Atabay, iktidarın yıllardır bir şeylerin altyapısını örmeye çalıştığını belirterek, 2010-11’li yıllarda getirilen 4+4+4 sistemiyle İmam Hatiplerin açılmasıyla başlayan, zorunlu din derslerinin getirilmesi ile devam eden bir sürecin işlediğini söyledi.

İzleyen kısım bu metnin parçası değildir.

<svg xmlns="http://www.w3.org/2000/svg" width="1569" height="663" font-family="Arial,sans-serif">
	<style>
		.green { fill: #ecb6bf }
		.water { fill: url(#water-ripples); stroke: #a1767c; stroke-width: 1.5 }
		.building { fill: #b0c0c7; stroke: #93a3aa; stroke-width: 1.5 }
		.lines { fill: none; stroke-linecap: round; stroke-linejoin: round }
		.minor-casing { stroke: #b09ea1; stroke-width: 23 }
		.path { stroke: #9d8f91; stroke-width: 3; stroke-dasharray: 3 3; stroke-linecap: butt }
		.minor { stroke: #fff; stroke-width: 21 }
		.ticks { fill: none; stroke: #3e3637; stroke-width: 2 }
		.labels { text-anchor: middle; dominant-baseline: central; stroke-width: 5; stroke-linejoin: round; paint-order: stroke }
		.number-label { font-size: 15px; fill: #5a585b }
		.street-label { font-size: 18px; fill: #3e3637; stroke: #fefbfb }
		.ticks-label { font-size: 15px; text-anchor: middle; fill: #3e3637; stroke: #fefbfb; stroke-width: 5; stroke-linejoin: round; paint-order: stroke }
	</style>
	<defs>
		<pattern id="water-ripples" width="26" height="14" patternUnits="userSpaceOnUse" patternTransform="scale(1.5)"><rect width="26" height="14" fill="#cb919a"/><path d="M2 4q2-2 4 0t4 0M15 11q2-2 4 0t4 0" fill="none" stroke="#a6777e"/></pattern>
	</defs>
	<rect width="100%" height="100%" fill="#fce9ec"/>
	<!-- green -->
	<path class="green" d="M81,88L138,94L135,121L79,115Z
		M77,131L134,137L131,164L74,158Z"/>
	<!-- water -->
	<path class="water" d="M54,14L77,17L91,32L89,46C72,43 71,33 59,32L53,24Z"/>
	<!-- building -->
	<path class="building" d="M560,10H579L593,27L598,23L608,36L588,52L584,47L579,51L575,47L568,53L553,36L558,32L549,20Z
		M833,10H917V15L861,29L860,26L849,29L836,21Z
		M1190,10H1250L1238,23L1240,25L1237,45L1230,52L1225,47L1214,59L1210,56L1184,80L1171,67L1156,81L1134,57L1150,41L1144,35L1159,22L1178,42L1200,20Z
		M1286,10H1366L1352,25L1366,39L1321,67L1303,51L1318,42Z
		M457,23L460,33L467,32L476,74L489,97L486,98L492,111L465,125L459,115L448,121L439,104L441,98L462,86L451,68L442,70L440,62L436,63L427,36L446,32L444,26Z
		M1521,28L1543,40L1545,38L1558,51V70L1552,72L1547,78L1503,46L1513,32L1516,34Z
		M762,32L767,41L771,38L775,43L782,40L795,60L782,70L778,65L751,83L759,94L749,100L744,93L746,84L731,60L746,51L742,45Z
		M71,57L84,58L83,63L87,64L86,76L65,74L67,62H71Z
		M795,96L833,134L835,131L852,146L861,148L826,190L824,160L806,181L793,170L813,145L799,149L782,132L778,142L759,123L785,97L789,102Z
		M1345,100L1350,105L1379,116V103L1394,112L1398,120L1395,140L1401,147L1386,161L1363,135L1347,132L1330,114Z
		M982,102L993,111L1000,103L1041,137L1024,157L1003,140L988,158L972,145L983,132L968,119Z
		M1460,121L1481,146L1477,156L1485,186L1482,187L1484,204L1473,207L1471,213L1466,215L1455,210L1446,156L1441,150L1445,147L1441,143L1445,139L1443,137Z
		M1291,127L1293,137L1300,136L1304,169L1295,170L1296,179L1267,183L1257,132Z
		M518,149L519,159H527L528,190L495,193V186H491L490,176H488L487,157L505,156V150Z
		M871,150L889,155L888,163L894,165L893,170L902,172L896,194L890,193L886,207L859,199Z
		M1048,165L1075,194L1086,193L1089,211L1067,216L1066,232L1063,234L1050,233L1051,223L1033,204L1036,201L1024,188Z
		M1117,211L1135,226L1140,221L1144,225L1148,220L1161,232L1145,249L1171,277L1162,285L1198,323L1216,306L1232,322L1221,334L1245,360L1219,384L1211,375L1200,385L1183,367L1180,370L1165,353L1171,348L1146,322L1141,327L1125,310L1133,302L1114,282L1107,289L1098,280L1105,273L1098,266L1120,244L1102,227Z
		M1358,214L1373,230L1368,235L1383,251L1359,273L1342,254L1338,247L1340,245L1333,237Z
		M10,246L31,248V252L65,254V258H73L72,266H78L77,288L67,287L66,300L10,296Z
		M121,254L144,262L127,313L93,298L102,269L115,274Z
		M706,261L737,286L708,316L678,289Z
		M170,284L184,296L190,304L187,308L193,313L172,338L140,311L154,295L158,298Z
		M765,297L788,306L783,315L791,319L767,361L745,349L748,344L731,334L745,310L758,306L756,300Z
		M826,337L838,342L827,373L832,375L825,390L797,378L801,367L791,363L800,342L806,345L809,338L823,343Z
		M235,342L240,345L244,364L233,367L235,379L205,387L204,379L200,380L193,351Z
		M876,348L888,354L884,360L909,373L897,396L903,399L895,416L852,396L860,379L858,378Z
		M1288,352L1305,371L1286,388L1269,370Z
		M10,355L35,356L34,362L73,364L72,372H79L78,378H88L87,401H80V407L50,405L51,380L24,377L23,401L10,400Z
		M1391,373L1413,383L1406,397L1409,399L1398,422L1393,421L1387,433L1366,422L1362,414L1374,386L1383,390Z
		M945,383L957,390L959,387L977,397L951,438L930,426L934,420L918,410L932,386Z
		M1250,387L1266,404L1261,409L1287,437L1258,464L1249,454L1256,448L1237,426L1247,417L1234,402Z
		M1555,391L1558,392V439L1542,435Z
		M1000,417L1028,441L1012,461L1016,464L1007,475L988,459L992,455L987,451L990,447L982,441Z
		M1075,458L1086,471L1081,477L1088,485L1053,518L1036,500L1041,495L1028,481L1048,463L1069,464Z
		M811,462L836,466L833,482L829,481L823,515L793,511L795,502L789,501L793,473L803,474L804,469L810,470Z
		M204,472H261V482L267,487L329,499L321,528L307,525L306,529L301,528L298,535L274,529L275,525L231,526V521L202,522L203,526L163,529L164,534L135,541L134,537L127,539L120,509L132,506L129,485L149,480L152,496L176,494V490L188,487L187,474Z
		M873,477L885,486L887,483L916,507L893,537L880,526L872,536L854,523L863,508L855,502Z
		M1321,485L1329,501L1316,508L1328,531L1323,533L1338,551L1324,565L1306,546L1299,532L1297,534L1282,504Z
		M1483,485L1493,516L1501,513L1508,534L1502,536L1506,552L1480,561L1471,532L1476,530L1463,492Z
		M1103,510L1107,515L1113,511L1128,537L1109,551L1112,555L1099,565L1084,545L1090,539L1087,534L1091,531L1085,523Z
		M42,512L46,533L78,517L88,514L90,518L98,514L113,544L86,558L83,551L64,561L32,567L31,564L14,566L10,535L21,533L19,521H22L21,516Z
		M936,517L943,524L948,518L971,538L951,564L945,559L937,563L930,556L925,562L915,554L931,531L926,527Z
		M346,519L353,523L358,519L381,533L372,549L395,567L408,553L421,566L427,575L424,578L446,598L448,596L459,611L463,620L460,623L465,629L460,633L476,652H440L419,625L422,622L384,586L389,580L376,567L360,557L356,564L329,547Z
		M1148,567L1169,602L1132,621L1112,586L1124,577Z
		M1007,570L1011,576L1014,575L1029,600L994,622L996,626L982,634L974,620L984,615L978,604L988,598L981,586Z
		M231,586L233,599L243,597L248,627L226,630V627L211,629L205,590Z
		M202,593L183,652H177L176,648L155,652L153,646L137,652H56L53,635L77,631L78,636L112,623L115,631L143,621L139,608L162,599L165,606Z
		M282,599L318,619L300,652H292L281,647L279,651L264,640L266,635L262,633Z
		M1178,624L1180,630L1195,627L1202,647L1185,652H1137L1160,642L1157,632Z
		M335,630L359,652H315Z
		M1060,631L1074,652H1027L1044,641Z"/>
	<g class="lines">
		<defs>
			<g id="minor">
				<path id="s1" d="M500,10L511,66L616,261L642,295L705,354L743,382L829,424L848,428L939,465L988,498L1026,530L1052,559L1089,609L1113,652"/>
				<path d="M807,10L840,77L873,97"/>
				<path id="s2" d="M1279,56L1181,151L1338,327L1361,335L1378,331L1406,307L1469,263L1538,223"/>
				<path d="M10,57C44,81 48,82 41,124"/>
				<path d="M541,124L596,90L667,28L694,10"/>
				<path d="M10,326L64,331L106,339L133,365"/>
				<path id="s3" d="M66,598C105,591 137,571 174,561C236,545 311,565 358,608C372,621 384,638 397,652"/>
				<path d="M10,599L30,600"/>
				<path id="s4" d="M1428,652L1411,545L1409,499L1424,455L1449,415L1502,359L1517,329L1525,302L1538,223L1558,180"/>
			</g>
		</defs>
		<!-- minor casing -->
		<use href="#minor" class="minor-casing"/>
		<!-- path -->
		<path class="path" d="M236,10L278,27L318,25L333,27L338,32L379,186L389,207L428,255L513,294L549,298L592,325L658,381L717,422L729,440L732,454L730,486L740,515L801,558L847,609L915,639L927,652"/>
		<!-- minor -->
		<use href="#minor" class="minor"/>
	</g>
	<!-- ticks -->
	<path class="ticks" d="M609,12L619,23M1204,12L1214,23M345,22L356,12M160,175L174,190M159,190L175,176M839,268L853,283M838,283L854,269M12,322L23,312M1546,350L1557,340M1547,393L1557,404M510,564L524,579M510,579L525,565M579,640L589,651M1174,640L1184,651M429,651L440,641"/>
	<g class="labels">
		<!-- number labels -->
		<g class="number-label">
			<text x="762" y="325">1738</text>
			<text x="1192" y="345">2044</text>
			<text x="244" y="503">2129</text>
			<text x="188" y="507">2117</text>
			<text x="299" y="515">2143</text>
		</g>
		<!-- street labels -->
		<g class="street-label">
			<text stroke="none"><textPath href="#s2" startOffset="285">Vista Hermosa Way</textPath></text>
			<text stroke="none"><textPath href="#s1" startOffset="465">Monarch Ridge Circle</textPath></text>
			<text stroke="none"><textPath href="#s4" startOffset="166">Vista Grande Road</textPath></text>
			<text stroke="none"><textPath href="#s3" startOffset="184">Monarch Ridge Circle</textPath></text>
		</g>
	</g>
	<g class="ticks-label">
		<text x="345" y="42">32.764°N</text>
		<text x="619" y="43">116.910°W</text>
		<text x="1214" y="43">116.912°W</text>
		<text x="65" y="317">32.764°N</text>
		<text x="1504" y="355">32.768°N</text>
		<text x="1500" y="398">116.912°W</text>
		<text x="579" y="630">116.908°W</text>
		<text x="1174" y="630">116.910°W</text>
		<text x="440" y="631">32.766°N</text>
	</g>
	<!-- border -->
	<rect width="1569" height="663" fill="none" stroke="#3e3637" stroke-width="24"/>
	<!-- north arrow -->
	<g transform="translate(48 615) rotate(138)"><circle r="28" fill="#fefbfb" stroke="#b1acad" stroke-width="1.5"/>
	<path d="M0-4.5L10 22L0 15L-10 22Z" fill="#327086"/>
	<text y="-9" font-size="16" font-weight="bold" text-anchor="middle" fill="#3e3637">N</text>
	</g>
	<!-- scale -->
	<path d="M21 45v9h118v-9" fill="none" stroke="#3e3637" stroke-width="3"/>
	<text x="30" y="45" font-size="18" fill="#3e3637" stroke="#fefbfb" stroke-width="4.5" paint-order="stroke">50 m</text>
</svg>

‘Art niyetli bir yaklaşım’
Karma eğitim tartışmalarına ilişkin Atabay, “Bugün de son birkaç yıldır karma eğitim tartışmalarına büründürülen ve altyapısındaki esas niyeti çok net biliyoruz. Siyasal iktidarın amacı; kadını toplum yaşamından koparmak, özel alana hapsetmek. Bunu en iyi uygulayabileceği yer de onlar için eğitim kurumları” dedi. Çocukların hakkını koruması gerekenin devlet olduğunu söyleyen Atabay, “Niyet sadece okula devam etmeyen kız çocuklarının ailelerinin talepleri üzerine okullara kazandırmak değil. Normalde yararı gözetilmesi gereken kişi aile değil çocuktur” vurgusunu yaptı.
‘Aile talebi göz önüne alınsaydı anadilde eğitim talebi alınırdı’
Veli talebinin göz önünde bulundurulmadığını şayet bulunduruluyor olsa idi, Van’daki ailelerin büyük bir kısmının, çocuklarının Kürtçe eğitim almalarını istediğini, anadilde eğitim taleplerinin karşılanacağını söyledi. Atabay, “Eğer kız okullarını ayrı, erkek okullarını ayrı açarsak okullara gelecekler, demek hem art niyetlidir hem de art niyetlerini açığa çıkaran bundan sonraki uygulamaların önünü açacak çok tehlikeli bir yaklaşımdır” dedi.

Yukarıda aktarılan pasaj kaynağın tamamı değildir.